Ms Coffey claimed that the challenges facing the health service “necessitates a national endeavour”, and that she would be a "champion" for patients.
Additionally, she drew attention that whilst most patients have a "great experience" with the NHS, does not mean that the Government should "paper over the problems that we face".
Alongide being the health secretary, Ms Coffey is also the deputy prime minister and was appointed when Liz Truss was voted as the new PM by Conservative Party members.
Therese Coffey addressing the House of Commons (House of Commons/PA)
What did Therese Coffey outline in her NHS plan?
The creation of an ambulance auxillary service was one thing Ms Coffey told the Commons she wanted to incorporate into the NHS.
Increasing the number of 999 and 111 call handlers was also a priority along with freeing up more hospital beds by the winter.
She said: “The local NHS will be in intensive work with those trusts to create more capacity in hospitals, the equivalent of 7,000 more beds by this winter through a combination of freeing up beds with a focus on discharge, and people also staying at home and being monitored remotely through the sort of technology that played such an important role during the pandemic.”
A £500m social care discharge fund, in the form of a “down payment”, will be put in place for the winter, and a huge plan for recruitment into social carers will be getting underway.
Ms Coffey said: “We will continue to work with DWP on a national recruitment campaign. In addition, since last winter we have opened up international recruitment routes for carers.
More money will be put into social care recruitment (PA)
“We will support the sector with £15 million this year to help employ more care workers from abroad.
“We are also accelerating the rollout of technologies like digitised social care records, which can save care workers about 20 minutes per shift, freeing up time for carers to care.”
Pharmacists will be able to prescribe certain medications rather than requiring a GP prescription, Ms Coffey added.

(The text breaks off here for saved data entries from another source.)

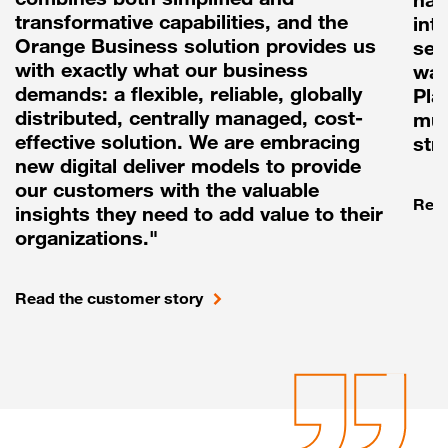
transformative capabilities, and the
int
Orange Business solution provides us
sea
with exactly what our business
way
demands: a flexible, reliable, globally
Pla
distributed, centrally managed, cost-
mul
effective solution. We are embracing
str
new digital deliver models to provide
our customers with the valuable
Read
insights they need to add value to their
organizations."
Read the customer story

The Health Secretary told the Commons: “To help free up appointments, we will ease pressures on GP practices by expanding the role of community pharmacies. I’m pleased to announce that today we have agreed a deal for an expanded offer over the next 18 months.
“Pharmacists will be able to prescribe certain medications rather than requiring a GP prescription. As well as other measures involving community pharmacists, we estimate that this will free up two million appointments.”